The bracing RareNoise debut from trumpeter Cuong Vu’s 4Tet—2017’s Ballet: The Music of Michael Gibbs—played up a blended dynamism leavened by respect for its honoree. This followup, built around original contributions from within the ranks, has more to do with self-sufficiency fostering the oneness of four.

By inviting the project’s musical stakeholders to essentially act as equal partners on all fronts, Vu proves both virtuous and wise. With his mutable horn, guitarist Bill Frisell’s distinctive design elements, bassist Luke Bergman’s supportive weight, and drummer Ted Poor’s percussive pull framed together in different lights and dimensions, the creative possibilities appear to be endless.

This music draws on collective chemistry right from the start, as Poor’s “All That’s Left of Me Is You” shows itself to be a prime example of unification in reverie. It sings like a balladic standard and flows like a daydream. What immediately follows—Poor’s dynamic and suspenseful “Alive,” Frisell’s call to quiet curiosity on “Look, Listen,” and Bergman’s swaying-turned-soaring “Must Concentrate”—speaks to inclusivity without dulling the impact of any individual’s work.

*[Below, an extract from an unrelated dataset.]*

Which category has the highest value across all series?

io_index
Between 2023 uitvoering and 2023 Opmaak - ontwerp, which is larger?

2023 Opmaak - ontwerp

Vu’s enigmatic writing greatly colors the second half of this album, as two cryptic concoctions built on angular engagement bookend a punchy and strident “March of the Owl and the Bat.” But it’s Frisell’s pen that signs off, calling out to memories lost in time on “Long Ago” and “Far from Here.” Both pieces speak to the spare elegance of his hand, the telepathic connection he shares with Vu, and the comfort with which he works atop and around this outfit’s lower end. Unsettled and unsettling though some of this material may be, it’s grounded by a sense of community in body and sound.